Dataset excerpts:
———

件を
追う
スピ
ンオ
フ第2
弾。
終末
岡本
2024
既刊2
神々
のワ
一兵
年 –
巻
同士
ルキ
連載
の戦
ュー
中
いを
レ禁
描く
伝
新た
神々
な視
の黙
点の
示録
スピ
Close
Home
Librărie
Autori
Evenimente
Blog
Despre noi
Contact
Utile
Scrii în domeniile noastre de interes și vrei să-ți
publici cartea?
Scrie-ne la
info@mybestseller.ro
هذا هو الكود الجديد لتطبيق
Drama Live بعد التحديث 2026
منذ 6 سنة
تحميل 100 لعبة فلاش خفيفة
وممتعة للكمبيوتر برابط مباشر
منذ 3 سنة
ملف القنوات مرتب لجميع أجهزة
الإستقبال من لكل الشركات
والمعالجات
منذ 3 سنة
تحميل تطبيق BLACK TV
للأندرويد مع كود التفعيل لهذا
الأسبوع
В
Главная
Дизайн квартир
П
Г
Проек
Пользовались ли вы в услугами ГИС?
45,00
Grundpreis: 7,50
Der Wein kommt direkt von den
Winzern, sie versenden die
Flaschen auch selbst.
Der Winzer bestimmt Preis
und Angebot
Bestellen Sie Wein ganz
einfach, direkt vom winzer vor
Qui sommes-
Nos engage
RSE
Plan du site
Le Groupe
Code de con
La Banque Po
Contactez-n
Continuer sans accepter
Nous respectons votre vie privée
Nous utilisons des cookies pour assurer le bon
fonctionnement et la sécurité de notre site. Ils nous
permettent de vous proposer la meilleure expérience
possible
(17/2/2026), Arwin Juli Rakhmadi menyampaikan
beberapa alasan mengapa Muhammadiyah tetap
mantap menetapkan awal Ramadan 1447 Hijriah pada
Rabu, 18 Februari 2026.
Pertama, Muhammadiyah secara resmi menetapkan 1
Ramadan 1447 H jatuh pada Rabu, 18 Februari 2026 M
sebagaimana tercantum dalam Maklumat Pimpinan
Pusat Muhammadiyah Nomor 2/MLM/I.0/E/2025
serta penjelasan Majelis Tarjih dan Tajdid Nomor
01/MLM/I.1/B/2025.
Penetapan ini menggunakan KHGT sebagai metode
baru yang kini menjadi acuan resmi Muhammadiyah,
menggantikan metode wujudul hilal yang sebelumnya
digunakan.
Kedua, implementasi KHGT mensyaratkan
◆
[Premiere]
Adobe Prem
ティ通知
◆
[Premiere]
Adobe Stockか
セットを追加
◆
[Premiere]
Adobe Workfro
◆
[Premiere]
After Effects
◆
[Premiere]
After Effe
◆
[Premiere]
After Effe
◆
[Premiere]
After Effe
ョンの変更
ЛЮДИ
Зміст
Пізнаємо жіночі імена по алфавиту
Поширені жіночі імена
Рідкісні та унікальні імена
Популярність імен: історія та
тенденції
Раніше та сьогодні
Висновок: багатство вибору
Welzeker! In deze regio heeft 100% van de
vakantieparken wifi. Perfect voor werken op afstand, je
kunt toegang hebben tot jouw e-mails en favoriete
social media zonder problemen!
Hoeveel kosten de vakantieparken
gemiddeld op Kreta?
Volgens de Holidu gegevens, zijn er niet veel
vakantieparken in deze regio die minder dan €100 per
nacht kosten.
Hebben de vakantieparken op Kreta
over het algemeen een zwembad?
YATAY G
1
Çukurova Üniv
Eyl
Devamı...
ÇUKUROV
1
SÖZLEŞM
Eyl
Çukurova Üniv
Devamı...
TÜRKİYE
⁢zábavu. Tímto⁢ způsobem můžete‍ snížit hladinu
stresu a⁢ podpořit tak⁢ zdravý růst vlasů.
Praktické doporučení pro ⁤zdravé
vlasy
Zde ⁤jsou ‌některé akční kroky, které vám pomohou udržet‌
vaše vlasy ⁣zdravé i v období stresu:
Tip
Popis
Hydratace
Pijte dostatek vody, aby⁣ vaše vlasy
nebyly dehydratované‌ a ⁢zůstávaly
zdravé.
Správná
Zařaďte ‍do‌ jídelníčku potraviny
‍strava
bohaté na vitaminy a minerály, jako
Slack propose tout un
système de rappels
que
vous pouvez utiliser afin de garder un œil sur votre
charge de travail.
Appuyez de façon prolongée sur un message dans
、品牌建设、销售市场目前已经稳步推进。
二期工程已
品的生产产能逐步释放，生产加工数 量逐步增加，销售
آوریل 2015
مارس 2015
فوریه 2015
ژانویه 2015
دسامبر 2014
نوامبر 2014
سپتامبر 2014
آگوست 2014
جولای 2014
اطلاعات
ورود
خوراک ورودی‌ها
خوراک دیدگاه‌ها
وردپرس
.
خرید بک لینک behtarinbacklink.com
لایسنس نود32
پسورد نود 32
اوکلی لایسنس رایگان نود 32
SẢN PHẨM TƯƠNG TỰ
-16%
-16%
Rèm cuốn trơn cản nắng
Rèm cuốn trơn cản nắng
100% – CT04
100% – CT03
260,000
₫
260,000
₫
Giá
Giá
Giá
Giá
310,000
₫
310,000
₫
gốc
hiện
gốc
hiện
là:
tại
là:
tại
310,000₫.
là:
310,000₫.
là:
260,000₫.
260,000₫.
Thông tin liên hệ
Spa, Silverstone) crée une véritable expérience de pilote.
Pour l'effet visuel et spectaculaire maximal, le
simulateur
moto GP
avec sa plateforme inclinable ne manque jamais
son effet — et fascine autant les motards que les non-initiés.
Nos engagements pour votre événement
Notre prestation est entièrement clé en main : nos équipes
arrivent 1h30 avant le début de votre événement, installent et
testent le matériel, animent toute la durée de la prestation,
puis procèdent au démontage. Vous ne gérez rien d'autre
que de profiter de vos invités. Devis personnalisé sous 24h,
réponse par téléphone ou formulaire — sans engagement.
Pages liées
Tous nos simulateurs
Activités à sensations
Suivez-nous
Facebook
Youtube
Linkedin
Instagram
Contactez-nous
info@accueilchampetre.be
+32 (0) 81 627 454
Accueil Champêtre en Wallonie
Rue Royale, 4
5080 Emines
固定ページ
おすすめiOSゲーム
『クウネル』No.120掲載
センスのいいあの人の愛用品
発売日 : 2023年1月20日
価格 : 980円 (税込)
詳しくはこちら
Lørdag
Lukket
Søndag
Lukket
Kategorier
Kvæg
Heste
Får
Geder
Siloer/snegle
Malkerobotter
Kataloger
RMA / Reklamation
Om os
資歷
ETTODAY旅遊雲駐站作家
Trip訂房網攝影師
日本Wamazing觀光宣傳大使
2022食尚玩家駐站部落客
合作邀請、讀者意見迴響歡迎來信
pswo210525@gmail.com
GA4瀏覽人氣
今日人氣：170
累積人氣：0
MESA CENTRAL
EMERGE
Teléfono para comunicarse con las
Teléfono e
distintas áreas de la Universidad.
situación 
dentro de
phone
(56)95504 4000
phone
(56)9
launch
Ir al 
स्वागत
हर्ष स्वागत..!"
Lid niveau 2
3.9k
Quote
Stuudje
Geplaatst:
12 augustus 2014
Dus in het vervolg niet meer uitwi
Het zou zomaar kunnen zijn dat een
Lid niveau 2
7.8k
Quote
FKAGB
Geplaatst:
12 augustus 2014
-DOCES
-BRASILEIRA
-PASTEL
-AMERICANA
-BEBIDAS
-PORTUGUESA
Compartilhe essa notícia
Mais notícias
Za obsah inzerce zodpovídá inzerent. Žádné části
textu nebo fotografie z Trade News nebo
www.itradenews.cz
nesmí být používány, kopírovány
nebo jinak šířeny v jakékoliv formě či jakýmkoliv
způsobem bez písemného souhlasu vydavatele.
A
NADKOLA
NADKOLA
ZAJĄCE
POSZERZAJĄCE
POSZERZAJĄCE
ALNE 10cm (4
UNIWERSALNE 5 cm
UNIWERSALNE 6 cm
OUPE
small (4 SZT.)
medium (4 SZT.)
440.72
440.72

———

**TASK DESCRIPTION:**
Starting from the line with "ALNE 10cm (4" and ending with the final line of the data, quote every line exactly, both ends included.

**OUTPUT FOR THIS TASK:**
ALNE 10cm (4
UNIWERSALNE 5 cm
UNIWERSALNE 6 cm
OUPE
small (4 SZT.)
medium (4 SZT.)
440.72
440.72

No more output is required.